ABSTRACT

The collection of safety and tolerability data in all clinical trials goes well beyond the data collected to address specific safety hypotheses, which may be developed from the chemical or biological properties of the product, or possibly from observations from early-phase nonclinical and clinical trials. Adding to the complexity, the set of possible adverse effects is very large and new unanticipated effects are always possible. Moreover, confirmatory clinical trials to test the efficacy hypotheses usually have large sample sizes, and this may result in many more adverse event types, most of which were not expected based on the pharmacological profile of the product, preclinical experiments in animals, or in vitro studies. Hence there is potential for drawing false positive conclusions and the need for understanding the multiplicity aspects in safety signal detection.

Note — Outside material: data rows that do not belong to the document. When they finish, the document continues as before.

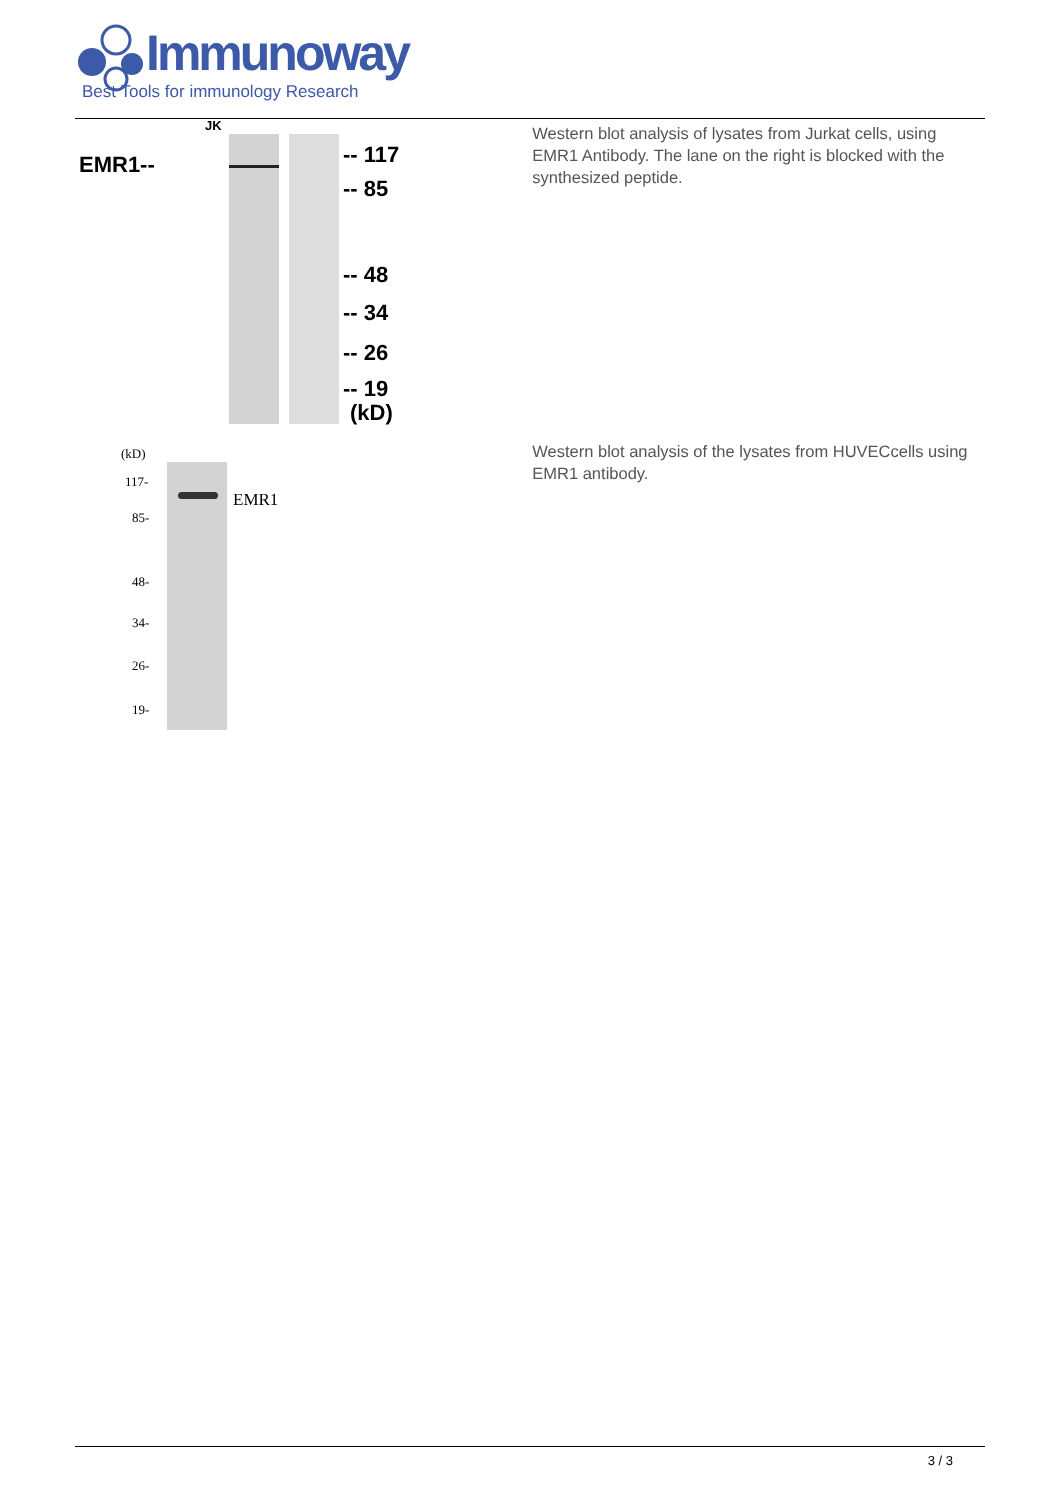Immunoway
Best Tools for immunology Research
JK
EMR1-- -- 117
-- 85
-- 48
-- 34
-- 26
-- 19
(kD)
Western blot analysis of lysates from Jurkat cells, using EMR1 Antibody. The lane on the right is blocked with the synthesized peptide.
(kD)
117-
EMR1
85-
48-
34-
26-
19-
Western blot analysis of the lysates from HUVECcells using EMR1 antibody.
3 / 3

Safety assessment continues into the post-marketing phase initially with clinical trials designed specifically to address possible safety issues, and later with pharmacovigilance based on large databases of patient electronic health records and systems that collect spontaneous reports of adverse events. While the multiplicity considerations differ during different phases of drug development, they are always an important component in the analysis and interpretation of clinical safety data. In their discussion of safety analysis in the pre-marketing phases, Chuang-Stein and Xia (2013) identify multiplicity as a key issue that needs to be included in the planning. In this chapter we consider multiplicity in the planning and interpretation of safety assessment throughout the drug and vaccine development process. We describe both frequentist error-controlling methods and Bayes (in particular, empirical Bayes) methods that have been developed to address multiplicity in the evaluation of clinical safety data. In Chapter 7 we continue the discussion of multiplicity in the data mining post-marketing environment for safety signal detection and pharmacovigilance, which have been noted by Gould (2007) and others.